Lego’s “brick-by-brick” brand strategy has paid off handsomely. Fans organize Lego events around the globe, attracting over 6.5 million people. When Lego is contacted, they happily send a company representative to deliver a keynote address along with Lego bricks for the event. That gives company managers direct contact with avid brand fans, affording them valuable insights.
The February 2014 release of The Lego Movie was a great success, with international box office sales of $463 million. The movie delighted kids around the globe, and just as importantly, it appealed to parents and grandparents. Summing it up? All of this consistent fan engagement keeps the brand top of mind and always exciting for its dedicated cadre of fans who have helped to build the world of Lego.

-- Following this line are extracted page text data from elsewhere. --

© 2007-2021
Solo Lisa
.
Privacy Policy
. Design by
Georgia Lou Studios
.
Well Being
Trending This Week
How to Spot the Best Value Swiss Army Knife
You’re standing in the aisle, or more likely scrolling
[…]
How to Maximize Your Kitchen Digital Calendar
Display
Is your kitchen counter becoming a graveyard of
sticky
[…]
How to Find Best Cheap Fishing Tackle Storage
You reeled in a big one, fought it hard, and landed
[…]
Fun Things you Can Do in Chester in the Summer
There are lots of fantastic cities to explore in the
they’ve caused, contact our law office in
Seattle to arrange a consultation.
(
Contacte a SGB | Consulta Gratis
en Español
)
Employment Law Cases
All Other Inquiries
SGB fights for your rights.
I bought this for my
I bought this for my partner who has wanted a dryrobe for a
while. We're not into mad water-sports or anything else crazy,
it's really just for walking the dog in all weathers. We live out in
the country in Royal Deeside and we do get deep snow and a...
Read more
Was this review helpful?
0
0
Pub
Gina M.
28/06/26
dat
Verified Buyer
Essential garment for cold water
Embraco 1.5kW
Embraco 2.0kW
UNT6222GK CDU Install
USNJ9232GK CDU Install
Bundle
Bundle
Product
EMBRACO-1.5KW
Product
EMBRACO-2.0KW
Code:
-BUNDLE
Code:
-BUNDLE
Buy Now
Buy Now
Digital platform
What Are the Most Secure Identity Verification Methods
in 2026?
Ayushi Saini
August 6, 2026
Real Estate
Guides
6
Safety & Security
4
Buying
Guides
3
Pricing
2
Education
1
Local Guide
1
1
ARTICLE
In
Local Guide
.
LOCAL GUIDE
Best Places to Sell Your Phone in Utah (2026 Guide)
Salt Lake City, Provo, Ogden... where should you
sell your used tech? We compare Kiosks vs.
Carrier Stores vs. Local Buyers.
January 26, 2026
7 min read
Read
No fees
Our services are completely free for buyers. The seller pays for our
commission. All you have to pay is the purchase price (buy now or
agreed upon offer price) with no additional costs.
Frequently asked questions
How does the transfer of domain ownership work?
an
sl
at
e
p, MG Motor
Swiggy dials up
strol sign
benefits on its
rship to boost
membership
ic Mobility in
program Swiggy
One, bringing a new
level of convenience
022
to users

Does this insinuate that consumer product brands need to take a page from what Lego is doing? To a degree, yes. By thinking in terms of leveraging the right mix of media and its power to engage, using product and package design to make the story tangible, and co-creating a world with its fans, brands are making stronger relationships with them and pointing to the future. This is what brand marketing, effectively done, looks like. It is an exciting time to be a marketer and to chart a unique path for brands—to write an evolving script in conjunction with adherents who are no longer consumers but avid fans.
The sky truly is the limit for those who dare to dream big.